● **WORK ITEM**: Lay out the text lines from the records as a Markdown table with the columns "No." and "Text", numbering each line and skipping blank ones. Leave the pictures out of the table.

● **Collected data**:
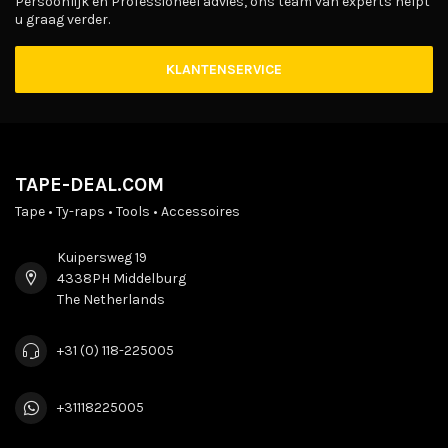
Persoonlijk en Professioneel advies, ons team van experts helpt
u graag verder.
KLANTENSERVICE
TAPE-DEAL.COM
Tape • Ty-raps • Tools • Accessoires
Kuipersweg 19
4338PH Middelburg
The Netherlands
+31 (0) 118-225005
+31118225005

● **REPLY**:
| No. | Text |
|---|---|
| 1 | Persoonlijk en Professioneel advies, ons team van experts helpt |
| 2 | u graag verder. |
| 3 | KLANTENSERVICE |
| 4 | TAPE-DEAL.COM |
| 5 | Tape • Ty-raps • Tools • Accessoires |
| 6 | Kuipersweg 19 |
| 7 | 4338PH Middelburg |
| 8 | The Netherlands |
| 9 | +31 (0) 118-225005 |
| 10 | +31118225005 |